The other musical bit was the return of “Les Jeunes De Paris” where, as ever, the over-the-top French stereotype jokes were secondary to the joyously choreographed, spazzy dance moved led by Taran Killam and matched with aplomb by Kendrick. Even the expected “Cups” reference was short and relatively painless. (I did wonder in the moment if Kendrick had broken that mug by accident.) It wasn’t the delight factory that Jean Dujardin and Zooey Deschanel’s was, but it was pretty close. (I don’t know who I am any more.)

Even the non-musical sketches were solid, at least party thanks to Kate McKinnon, who, in the cold open about the evasive new CEO of GM and another, ever-welcome appearance as German Chancellor Angela Merkel, continued to cement her place as the funniest person on SNL. The GM sketch had a barb or two (actually mentioning that, since GM took all that bailout money from the American people, then maybe, crazily, it shouldn’t have hidden the fact that its faulty product was killing a whole bunch of said Americans), but it was essentially the Kate McKinnon show. The ability to create a specific character which connects immediately with the audience is a sketch performer’s greatest, most elusive gift, and McKinnon just has it. Here, her signature crazy eyes imbue the CEO’s ludicrously non-responsive responses with a similarly crazy energy, especially as she escalates her evasions while never breaking her steadfast intense blankness. (“Your honor, may I approach the exit?”) Similarly, her Merkel, always on the verge of sheer German caricature, conveys an irresistible, endearing loopiness. On Weekend Update, she, complaining to Colin Jost about being caught, politically and—possibly only in her mind—romantically between Obama and “bad boy” Putin is loaded with great lines. (Talking to Putin “is like being cornered at a party by a guy who just started CrossFit.”) But its her inimitable pronunciation of the phrase “for boob touches” that’s going to stay filed away in my SNL quote bank.

#### [WORK REQUEST 1]
In the records, rewrite the lines beginning with the line containing "Аргумент Авто —" and continuing through the line containing "ضمانت اصل بودن کالا", substituting "Надёжность" for "Безопасность" and changing nothing else. Leave the pictures out.
The records below are unrelated to the text above.

#### [RECORDS SHOWN]

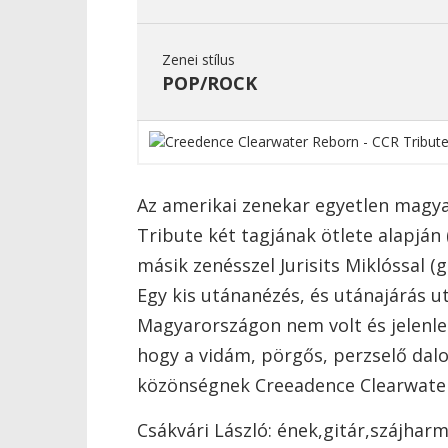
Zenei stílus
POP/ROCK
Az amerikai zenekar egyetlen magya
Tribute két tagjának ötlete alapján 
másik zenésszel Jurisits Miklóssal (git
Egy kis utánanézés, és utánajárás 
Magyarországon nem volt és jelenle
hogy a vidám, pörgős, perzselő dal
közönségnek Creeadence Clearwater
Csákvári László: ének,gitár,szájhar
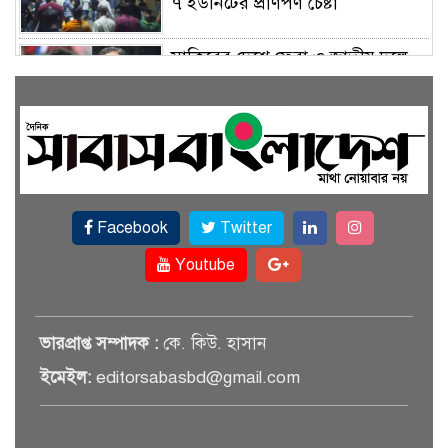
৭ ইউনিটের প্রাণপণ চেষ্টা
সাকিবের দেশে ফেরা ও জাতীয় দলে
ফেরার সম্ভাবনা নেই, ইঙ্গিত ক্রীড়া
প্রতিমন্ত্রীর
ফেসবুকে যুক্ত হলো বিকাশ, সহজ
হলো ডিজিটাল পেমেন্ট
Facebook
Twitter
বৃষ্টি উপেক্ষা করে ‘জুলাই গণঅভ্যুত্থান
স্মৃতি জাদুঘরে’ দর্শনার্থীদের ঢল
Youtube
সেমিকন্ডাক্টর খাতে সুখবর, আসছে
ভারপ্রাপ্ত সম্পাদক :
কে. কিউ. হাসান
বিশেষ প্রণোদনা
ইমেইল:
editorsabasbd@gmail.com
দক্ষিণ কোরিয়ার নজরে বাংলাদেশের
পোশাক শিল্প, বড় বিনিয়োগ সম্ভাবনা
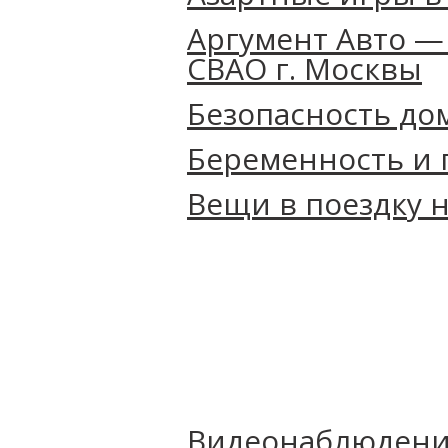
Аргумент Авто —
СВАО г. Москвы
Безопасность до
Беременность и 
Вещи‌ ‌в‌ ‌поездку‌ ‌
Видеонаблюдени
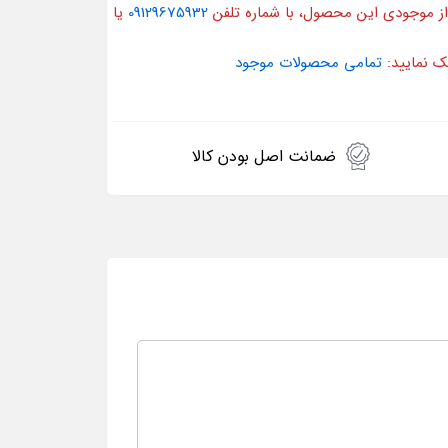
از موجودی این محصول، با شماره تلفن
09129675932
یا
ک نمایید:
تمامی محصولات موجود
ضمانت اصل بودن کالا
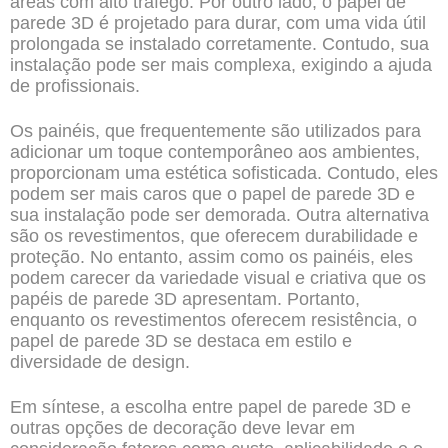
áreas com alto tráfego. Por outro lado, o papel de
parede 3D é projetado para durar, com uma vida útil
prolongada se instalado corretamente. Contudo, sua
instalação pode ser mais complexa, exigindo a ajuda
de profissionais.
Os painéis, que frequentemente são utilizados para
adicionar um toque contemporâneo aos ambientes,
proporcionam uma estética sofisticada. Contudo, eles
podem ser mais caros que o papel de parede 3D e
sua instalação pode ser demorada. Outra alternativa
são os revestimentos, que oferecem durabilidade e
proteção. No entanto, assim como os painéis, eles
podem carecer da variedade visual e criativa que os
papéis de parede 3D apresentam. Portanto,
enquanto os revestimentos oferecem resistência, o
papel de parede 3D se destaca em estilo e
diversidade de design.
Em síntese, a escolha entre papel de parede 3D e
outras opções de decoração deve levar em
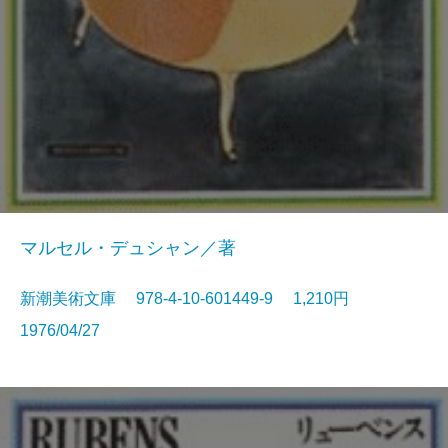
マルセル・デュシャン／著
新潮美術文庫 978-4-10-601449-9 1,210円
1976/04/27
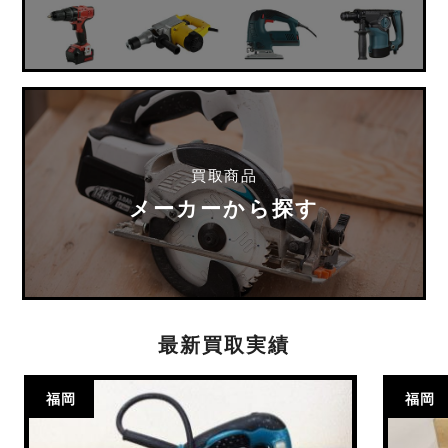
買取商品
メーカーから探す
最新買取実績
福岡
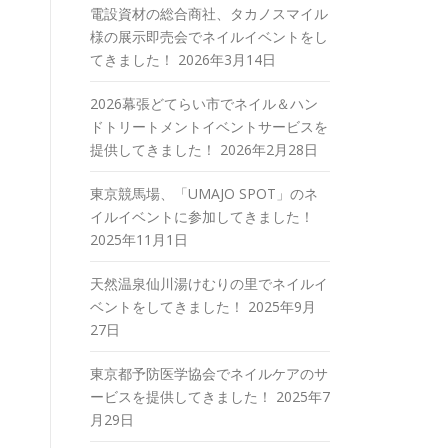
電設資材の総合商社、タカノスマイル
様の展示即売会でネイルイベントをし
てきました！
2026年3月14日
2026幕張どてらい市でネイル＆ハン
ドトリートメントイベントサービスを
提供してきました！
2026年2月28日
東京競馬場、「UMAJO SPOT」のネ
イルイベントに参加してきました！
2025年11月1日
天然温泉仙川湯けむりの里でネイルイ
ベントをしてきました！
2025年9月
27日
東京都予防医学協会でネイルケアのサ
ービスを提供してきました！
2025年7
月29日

#### [WORK REQUEST 2]
According to the SNL episode review, who does the writer call the funniest person on SNL?

#### [ANSWER BOX 1]
Аргумент Авто —
СВАО г. Москвы
Надёжность до
Беременность и 
Вещи‌ ‌в‌ ‌поездку‌ ‌
Видеонаблюдени
از موجودی این محصول، با شماره تلفن
09129675932
یا
ک نمایید:
تمامی محصولات موجود
ضمانت اصل بودن کالا

#### [ANSWER BOX 2]
Kate McKinnon